- Task to complete: Please edit the text of all the records below, replacing "Panamera 4" with "Panamera GTS" and changing nothing else. Leave the pictures out of your answer.

- Source data:
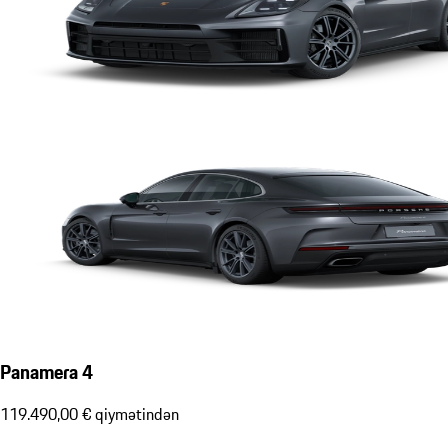
Panamera 4
119.490,00 € qiymətindən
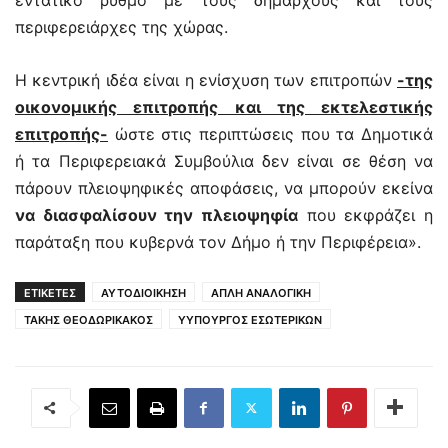
περιφερειάρχες της χώρας.
Η κεντρική ιδέα είναι η ενίσχυση των επιτροπών
-της
οικονομικής επιτροπής και της εκτελεστικής
επιτροπής-
ώστε στις περιπτώσεις που τα Δημοτικά
ή τα Περιφερειακά Συμβούλια δεν είναι σε θέση να
πάρουν πλειοψηφικές αποφάσεις, να μπορούν εκείνα
να διασφαλίσουν την πλειοψηφία
που εκφράζει η
παράταξη που κυβερνά τον Δήμο ή την Περιφέρεια».
ΕΤΙΚΕΤΕΣ
ΑΥΤΟΔΙΟΙΚΗΣΗ
ΑΠΛΗ ΑΝΑΛΟΓΙΚΗ
ΤΑΚΗΣ ΘΕΟΔΩΡΙΚΑΚΟΣ
YΥΠΟΥΡΓΟΣ ΕΣΩΤΕΡΙΚΩΝ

- Result of the task:
Panamera GTS
119.490,00 € qiymətindən
περιφερειάρχες της χώρας.
Η κεντρική ιδέα είναι η ενίσχυση των επιτροπών
-της
οικονομικής επιτροπής και της εκτελεστικής
επιτροπής-
ώστε στις περιπτώσεις που τα Δημοτικά
ή τα Περιφερειακά Συμβούλια δεν είναι σε θέση να
πάρουν πλειοψηφικές αποφάσεις, να μπορούν εκείνα
να διασφαλίσουν την πλειοψηφία
που εκφράζει η
παράταξη που κυβερνά τον Δήμο ή την Περιφέρεια».
ΕΤΙΚΕΤΕΣ
ΑΥΤΟΔΙΟΙΚΗΣΗ
ΑΠΛΗ ΑΝΑΛΟΓΙΚΗ
ΤΑΚΗΣ ΘΕΟΔΩΡΙΚΑΚΟΣ
YΥΠΟΥΡΓΟΣ ΕΣΩΤΕΡΙΚΩΝ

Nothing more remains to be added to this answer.